操業開始50年 鹿児島・さつま町にある世界最大の工場とは? この町ならではの施設も完備!

image
image
image
image

わずか数センチの小さな部品ながら自動車やオートバイのエンジンに欠かせない部品、それがスパークプラグです。このスパークプラグの生産量世界一を誇る工場が、鹿児島県さつま町にあります。操業開始から50年を迎えたその工場に潜入しました。
自動車やオートバイなどのエンジンの内部で火花を放ちエンジンを作動させる役割を果たす、スパークプラグ。わずか数センチ、価格も数百円から数千円と、決して高価なものではありませんが、エンジンに欠かせない部品でもあります。
そんなスパークプラグの製造で世界一の生産量を誇るのが、さつま町田原の「日特スパークテックWKSさつま工場」です。愛知県に本社を置く日本特殊陶業のグループ会社の工場で、2023年、操業開始から50年を迎えました。
用途に応じた3000種類ものプラグを製造でき、月間の生産数は約2500万本。これまでに110億本以上のプラグを製造し、現在、約1200人の従業員が勤務しています。
日特スパークテックWKSさつま工場・山口益男副工場長
「ここは最終の組み立て工程になります。セラミック部品と金具部品を組み合わせる工程ですが、最終(工程)なので手厚い保証(検査)がされています」
鹿児島テレビ薩摩川内支局・牧瀬大輔記者
「こちらでは、製品をメーカーに出荷する前の最終確認が行われています」
エンジンに点火するという部品の性質上、細心の注意がはらわれる製品の検査。工場内での作業の多くは機械化されていますが、一部の製品はメーカーの要望により、最終検査が人の目で入念に実施されています。
従業員
「最後に触れる検査のところなので、不良品が流れないように気を使いますね」
従業員
「検査するところは決まっています。でも、全体的に見てはいます。検査する順番というか、流れというのが決まっていて、みんなその流れ通りにしています」
こうして生産される製品の約8割は、補修用の交換部品として中東や南アフリカをはじめとした海外に輸出されているそうです。
一方、工場の中には従業員向けに、鹿児島ならではのこんな意外な施設も。
敷地内から湧き出る源泉を使った源泉かけ流しの温泉です。従業員とその家族はこのお湯を1年中楽しむことができます。
さらにトレーニングジムも! 従業員ならだれでも利用でき、取材した日は社会人ラグビーの九州リーグで活躍するラグビー部のメンバーが汗を流していました。
記者)勤務の後に汗を流していますけどいかがですか?
ラグビー部員「本当にうれしいですね、こういう施設があって」
ラグビー部員「働いた後に(トレーニングで)もう一度、頑張る。さっぱりした気持ちで帰るというのがすごく良いと思います。」
世界一の生産規模に…変わりダネの福利厚生…。しかし工場の特色はこれだけにとどまりません。

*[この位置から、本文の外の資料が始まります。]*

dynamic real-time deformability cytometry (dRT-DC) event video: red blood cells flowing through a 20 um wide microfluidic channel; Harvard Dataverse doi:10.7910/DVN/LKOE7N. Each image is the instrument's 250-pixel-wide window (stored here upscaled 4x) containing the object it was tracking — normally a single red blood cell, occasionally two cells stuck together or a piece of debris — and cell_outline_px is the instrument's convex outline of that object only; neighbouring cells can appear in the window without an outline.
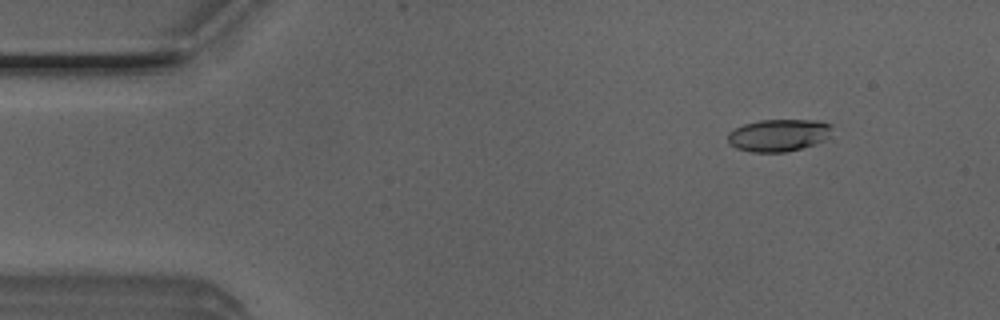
{"species": "Egyptian fruit bat (a non-hibernating species)", "species_latin": "Rousettus aegyptiacus", "temperature_condition": "room temperature", "stored_images_in_passage": 13, "camera_frame_rate_fps": 3000, "um_per_image_px": 0.085, "animal": {"sex": "male"}, "frame": {"image": 1, "passage_image": 6, "time_ms": 1.667, "image_size_px": [1000, 320], "cell_outline_px": [[832, 128], [828, 136], [824, 140], [800, 148], [784, 152], [752, 152], [736, 148], [728, 144], [728, 132], [744, 124], [760, 120], [820, 120], [832, 124]], "centroid_in_image_um": [66.16, 11.48], "position_along_channel_um": 18.8, "area_um2": 19.54}}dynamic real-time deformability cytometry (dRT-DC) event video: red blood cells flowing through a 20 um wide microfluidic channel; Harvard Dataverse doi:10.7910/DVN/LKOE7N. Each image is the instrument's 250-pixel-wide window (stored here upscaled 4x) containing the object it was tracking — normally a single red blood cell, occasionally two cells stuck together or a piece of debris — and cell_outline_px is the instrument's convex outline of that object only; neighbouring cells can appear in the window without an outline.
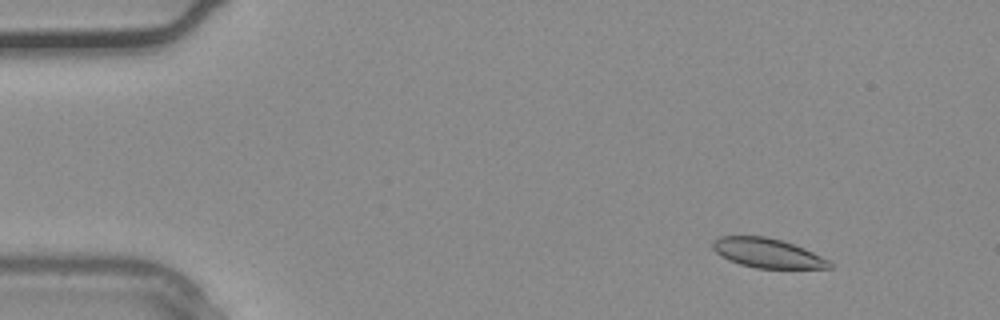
{"species": "common noctule bat (a hibernating species)", "species_latin": "Nyctalus noctula", "temperature_condition": "warm", "stored_images_in_passage": 2, "camera_frame_rate_fps": 3000, "um_per_image_px": 0.085, "animal": {"sex": "male", "body_mass_g": 20.4}, "frame": {"image": 1, "passage_image": 1, "time_ms": 0.0, "image_size_px": [1000, 320], "cell_outline_px": [[832, 268], [756, 268], [740, 264], [728, 260], [720, 256], [712, 248], [712, 240], [720, 236], [768, 236], [804, 248], [828, 260], [832, 264]], "centroid_in_image_um": [65.18, 21.5], "position_along_channel_um": 19.8, "area_um2": 19.94}}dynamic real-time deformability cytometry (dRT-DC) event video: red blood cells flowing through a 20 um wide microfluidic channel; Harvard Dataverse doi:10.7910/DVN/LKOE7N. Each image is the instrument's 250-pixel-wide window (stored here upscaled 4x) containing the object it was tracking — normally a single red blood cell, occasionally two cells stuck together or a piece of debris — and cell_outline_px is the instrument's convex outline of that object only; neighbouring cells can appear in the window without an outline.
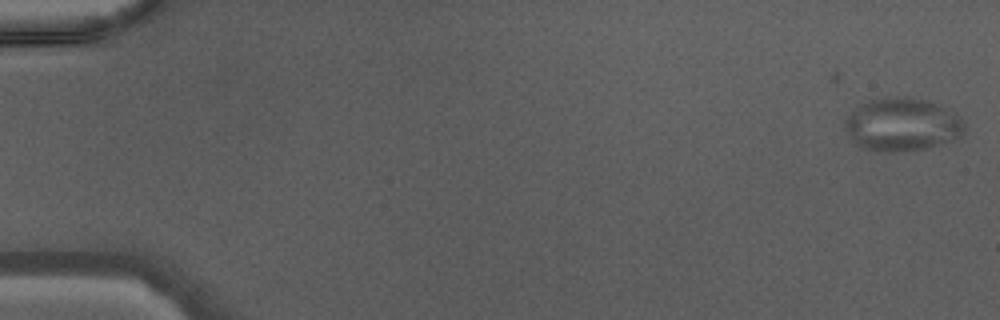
{"species": "Egyptian fruit bat (a non-hibernating species)", "species_latin": "Rousettus aegyptiacus", "temperature_condition": "warm", "stored_images_in_passage": 46, "camera_frame_rate_fps": 3000, "um_per_image_px": 0.085, "animal": {"sex": "male"}, "frame": {"image": 1, "passage_image": 1, "time_ms": 0.0, "image_size_px": [1000, 320], "cell_outline_px": [[964, 132], [960, 136], [952, 140], [928, 148], [896, 152], [888, 152], [860, 148], [848, 136], [844, 124], [844, 120], [860, 104], [868, 100], [888, 96], [908, 96], [928, 100], [956, 112], [960, 116], [964, 124]], "centroid_in_image_um": [76.68, 10.57], "position_along_channel_um": 8.3, "area_um2": 37.45}}
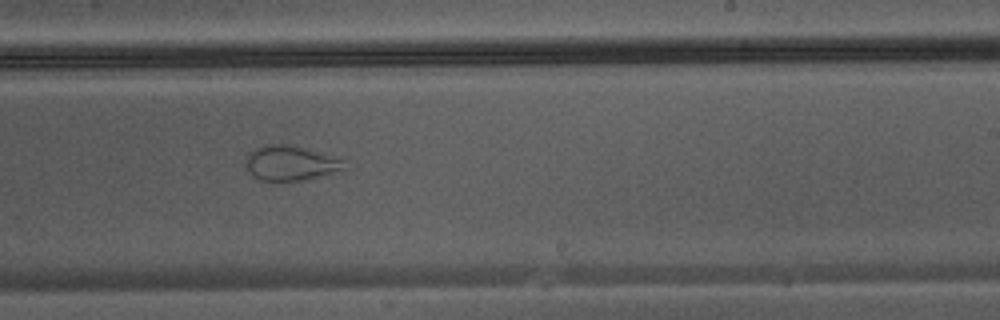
{"frame": {"image": 2, "passage_image": 29, "time_ms": 9.333, "image_size_px": [1000, 320], "cell_outline_px": [[348, 168], [308, 180], [260, 180], [252, 176], [248, 172], [244, 164], [248, 152], [256, 148], [268, 144], [288, 144], [344, 160]], "centroid_in_image_um": [24.65, 13.88], "position_along_channel_um": 264.3, "area_um2": 19.94}}
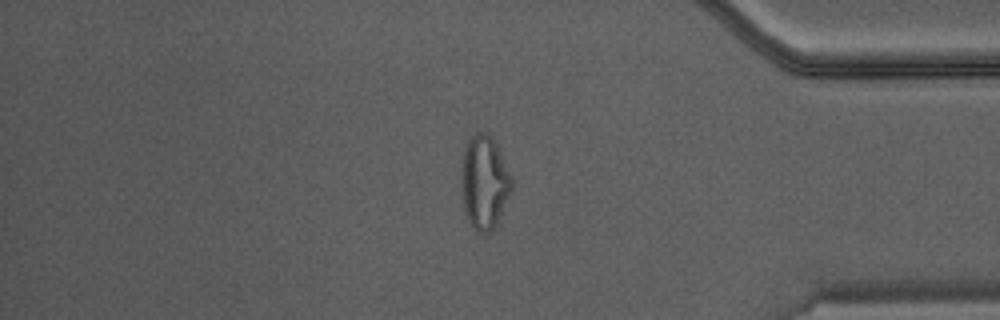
{"frame": {"image": 3, "passage_image": 39, "time_ms": 12.667, "image_size_px": [1000, 320], "cell_outline_px": [[512, 192], [492, 232], [480, 232], [468, 220], [464, 208], [460, 172], [460, 168], [464, 148], [468, 140], [476, 132], [488, 132], [492, 136], [496, 144], [512, 180]], "centroid_in_image_um": [41.15, 15.46], "position_along_channel_um": 394.0, "area_um2": 27.34}}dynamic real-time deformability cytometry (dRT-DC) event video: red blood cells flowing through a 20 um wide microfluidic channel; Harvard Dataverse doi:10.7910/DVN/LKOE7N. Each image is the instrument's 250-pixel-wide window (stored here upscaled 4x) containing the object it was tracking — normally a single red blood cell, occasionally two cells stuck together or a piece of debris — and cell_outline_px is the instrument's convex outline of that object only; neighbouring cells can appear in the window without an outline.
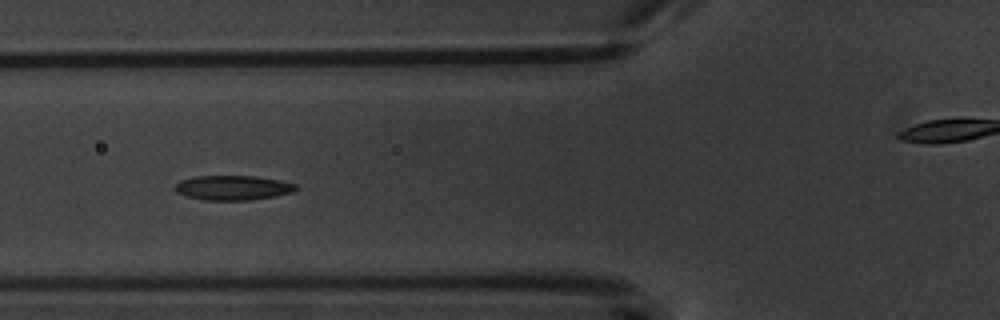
{"species": "common noctule bat (a hibernating species)", "species_latin": "Nyctalus noctula", "temperature_condition": "warm", "stored_images_in_passage": 7, "segment_of_instrument_passage": [1, 2], "camera_frame_rate_fps": 3000, "um_per_image_px": 0.085, "animal": {"sex": "male", "body_mass_g": 20.1, "forearm_length_mm": 53.5}, "frame": {"image": 1, "passage_image": 6, "time_ms": 5.667, "image_size_px": [1000, 320], "cell_outline_px": [[300, 188], [292, 192], [272, 196], [248, 200], [204, 200], [184, 196], [176, 192], [172, 188], [180, 180], [196, 176], [256, 176], [280, 180], [296, 184]], "centroid_in_image_um": [19.76, 15.95], "position_along_channel_um": 106.0, "area_um2": 17.46}}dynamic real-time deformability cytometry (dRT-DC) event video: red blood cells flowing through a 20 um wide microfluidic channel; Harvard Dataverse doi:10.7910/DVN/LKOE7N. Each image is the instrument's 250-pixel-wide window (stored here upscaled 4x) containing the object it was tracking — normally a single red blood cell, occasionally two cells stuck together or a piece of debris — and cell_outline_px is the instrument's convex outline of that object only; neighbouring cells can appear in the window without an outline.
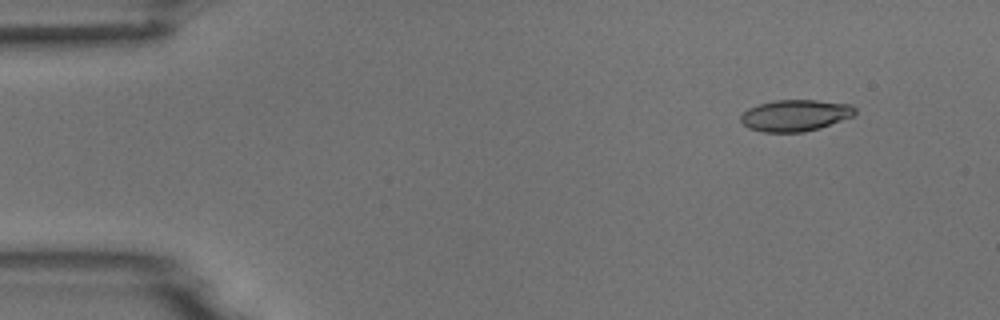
{"species": "common noctule bat (a hibernating species)", "species_latin": "Nyctalus noctula", "temperature_condition": "room temperature", "stored_images_in_passage": 5, "camera_frame_rate_fps": 3000, "um_per_image_px": 0.085, "animal": {"sex": "male", "body_mass_g": 18.8}, "frame": {"image": 1, "passage_image": 2, "time_ms": 0.333, "image_size_px": [1000, 320], "cell_outline_px": [[856, 112], [852, 116], [820, 128], [804, 132], [764, 132], [748, 128], [740, 120], [740, 116], [748, 108], [760, 104], [776, 100], [816, 100], [852, 104], [856, 108]], "centroid_in_image_um": [67.6, 9.81], "position_along_channel_um": 17.4, "area_um2": 20.92}}
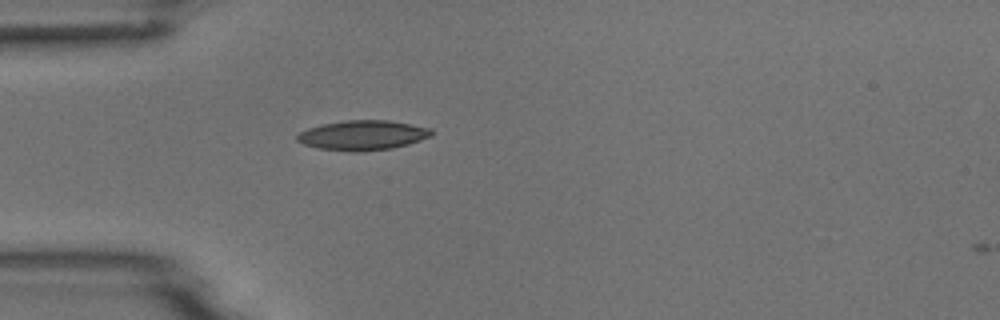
{"frame": {"image": 2, "passage_image": 4, "time_ms": 1.0, "image_size_px": [1000, 320], "cell_outline_px": [[432, 136], [408, 144], [392, 148], [364, 152], [352, 152], [320, 148], [304, 144], [296, 140], [296, 136], [300, 132], [308, 128], [324, 124], [344, 120], [388, 120], [432, 128]], "centroid_in_image_um": [30.85, 11.5], "position_along_channel_um": 54.2, "area_um2": 23.29}}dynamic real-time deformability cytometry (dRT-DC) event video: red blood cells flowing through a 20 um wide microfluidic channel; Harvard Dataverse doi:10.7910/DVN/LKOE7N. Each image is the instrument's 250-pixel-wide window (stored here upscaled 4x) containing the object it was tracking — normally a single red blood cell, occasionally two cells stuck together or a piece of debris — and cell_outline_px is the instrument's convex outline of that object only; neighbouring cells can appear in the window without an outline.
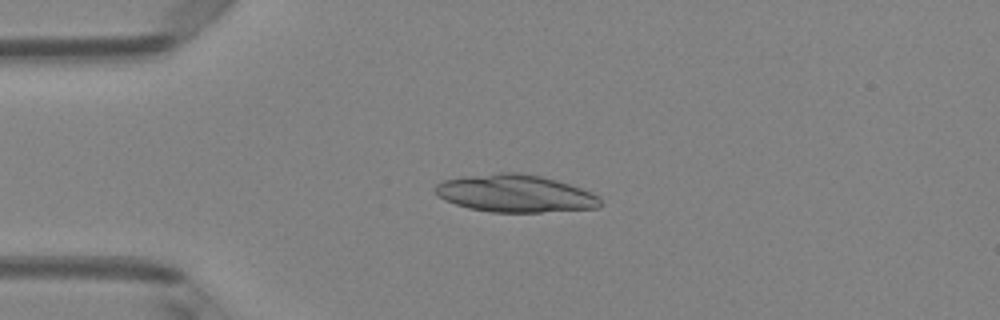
{"species": "Egyptian fruit bat (a non-hibernating species)", "species_latin": "Rousettus aegyptiacus", "temperature_condition": "room temperature", "stored_images_in_passage": 3, "camera_frame_rate_fps": 3000, "um_per_image_px": 0.085, "animal": {"sex": "female"}, "frame": {"image": 1, "passage_image": 1, "time_ms": 0.0, "image_size_px": [1000, 320], "cell_outline_px": [[604, 204], [600, 208], [540, 212], [492, 212], [468, 208], [444, 200], [432, 188], [440, 180], [464, 176], [500, 172], [516, 172], [540, 176], [572, 184], [592, 192], [600, 196]], "centroid_in_image_um": [43.83, 16.44], "position_along_channel_um": 41.2, "area_um2": 36.53}}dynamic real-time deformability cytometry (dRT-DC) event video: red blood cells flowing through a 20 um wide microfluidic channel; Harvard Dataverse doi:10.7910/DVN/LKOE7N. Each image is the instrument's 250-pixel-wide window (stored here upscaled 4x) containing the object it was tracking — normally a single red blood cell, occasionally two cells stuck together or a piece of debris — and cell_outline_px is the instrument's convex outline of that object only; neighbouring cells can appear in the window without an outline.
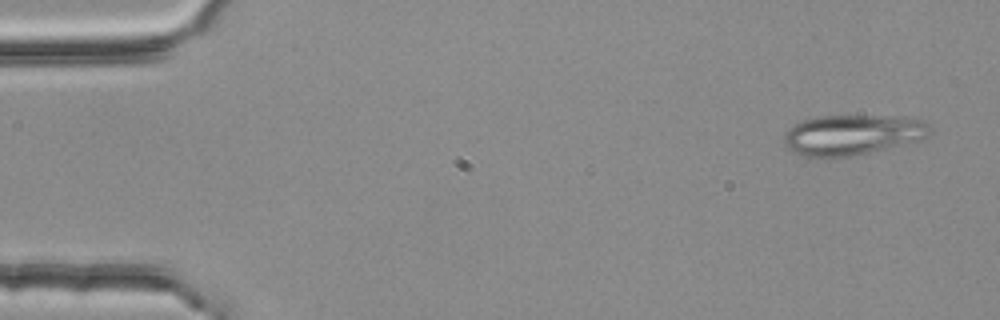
{"species": "common noctule bat (a hibernating species)", "species_latin": "Nyctalus noctula", "temperature_condition": "room temperature", "stored_images_in_passage": 4, "camera_frame_rate_fps": 3000, "um_per_image_px": 0.085, "animal": {"sex": "female", "body_mass_g": 25.1}, "frame": {"image": 1, "passage_image": 1, "time_ms": 0.0, "image_size_px": [1000, 320], "cell_outline_px": [[932, 128], [928, 136], [924, 140], [868, 152], [848, 156], [804, 156], [788, 148], [784, 144], [784, 132], [796, 124], [804, 120], [820, 116], [916, 116], [928, 124]], "centroid_in_image_um": [72.55, 11.43], "position_along_channel_um": 12.4, "area_um2": 34.22}}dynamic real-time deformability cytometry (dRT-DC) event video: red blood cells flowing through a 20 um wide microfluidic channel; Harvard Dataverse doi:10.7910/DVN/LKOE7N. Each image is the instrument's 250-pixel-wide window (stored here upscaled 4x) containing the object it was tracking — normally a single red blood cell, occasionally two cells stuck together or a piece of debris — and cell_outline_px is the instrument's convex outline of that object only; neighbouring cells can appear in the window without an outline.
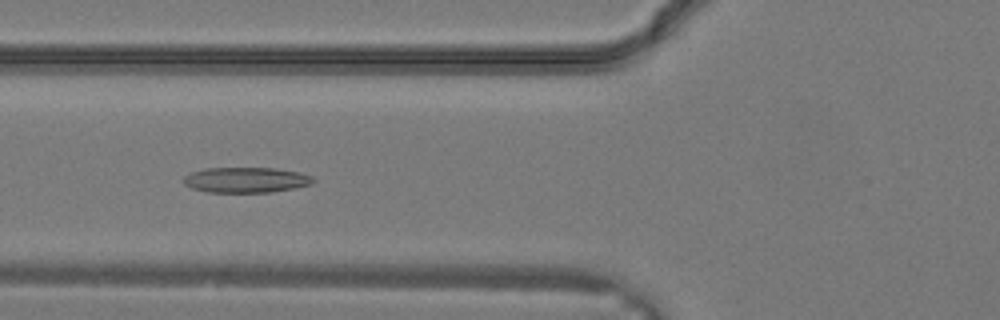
{"species": "common noctule bat (a hibernating species)", "species_latin": "Nyctalus noctula", "temperature_condition": "warm", "stored_images_in_passage": 25, "camera_frame_rate_fps": 3000, "um_per_image_px": 0.085, "animal": {"sex": "male", "body_mass_g": 19.2, "forearm_length_mm": 51.8}, "frame": {"image": 1, "passage_image": 6, "time_ms": 1.667, "image_size_px": [1000, 320], "cell_outline_px": [[316, 180], [312, 184], [272, 192], [208, 192], [192, 188], [184, 184], [184, 176], [192, 172], [204, 168], [276, 168], [300, 172], [312, 176]], "centroid_in_image_um": [20.93, 15.29], "position_along_channel_um": 104.9, "area_um2": 19.19}}
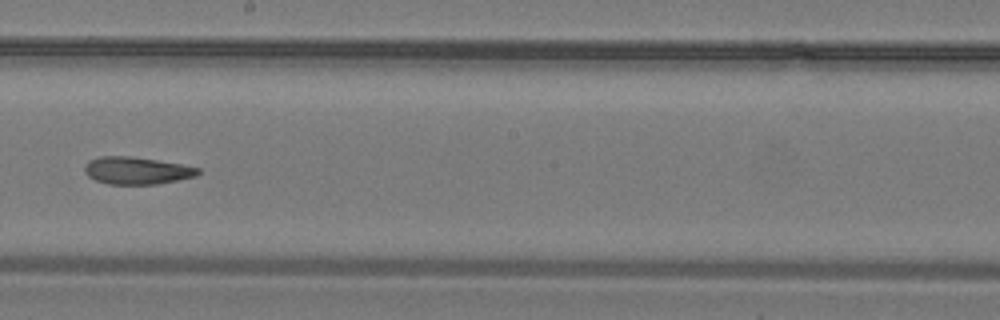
{"frame": {"image": 2, "passage_image": 12, "time_ms": 3.667, "image_size_px": [1000, 320], "cell_outline_px": [[200, 172], [196, 176], [156, 184], [108, 184], [96, 180], [88, 176], [84, 172], [84, 168], [88, 160], [100, 156], [132, 156], [180, 164], [200, 168]], "centroid_in_image_um": [11.59, 14.49], "position_along_channel_um": 236.6, "area_um2": 17.98}}
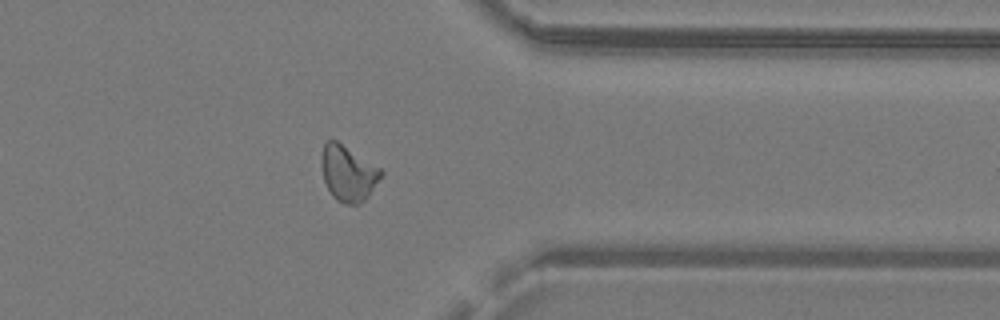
{"frame": {"image": 3, "passage_image": 19, "time_ms": 6.0, "image_size_px": [1000, 320], "cell_outline_px": [[384, 172], [368, 196], [360, 204], [344, 204], [336, 200], [332, 196], [324, 180], [320, 164], [320, 160], [324, 144], [328, 140], [336, 140], [380, 168]], "centroid_in_image_um": [29.56, 14.74], "position_along_channel_um": 381.8, "area_um2": 19.19}}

もうひとつの特色が、地元雇用です。約1200人の従業員の半数ほどが町内からの採用で、立地するさつま町でも地域振興への影響は大きいと話します。
さつま町・上野俊市町長
「身近なところに、世界規模の工場があるというのは、どこにもない素晴らしいもの。地域経済の要として、中心的な存在として、しっかりと支えてきていただき、雇用の面でも非常に大きな役割を果たしてもらっていると思う」
日特スパークテックWKSさつま工場・山口益男副工場長
「最初は90人程度で生産を開始しました。それから、今日(こんにち)世界一の生産工場に成長したわけですが、引き続きこれからも60年、70年、100年と、さつま工場で生産し続けられるように、しっかり後輩にたすきをつなぎ、さらなる成長をしていきたい」
創業開始から50年。今後電気自動車が普及するとスパークプラグは必要なくなるのでは?との疑問もありますが、この工場で生産される製品の約8割は補修用の交換部品として中東や南アフリカなどに輸出されているので、すぐに需要がなくなるということはなさそうです。
このように自動車関連産業を取り巻く環境が目まぐるしく変化する中、今後も工場はエンジンになくてはならない部品の製造元として、地域と共にさらなる飛躍をめざします。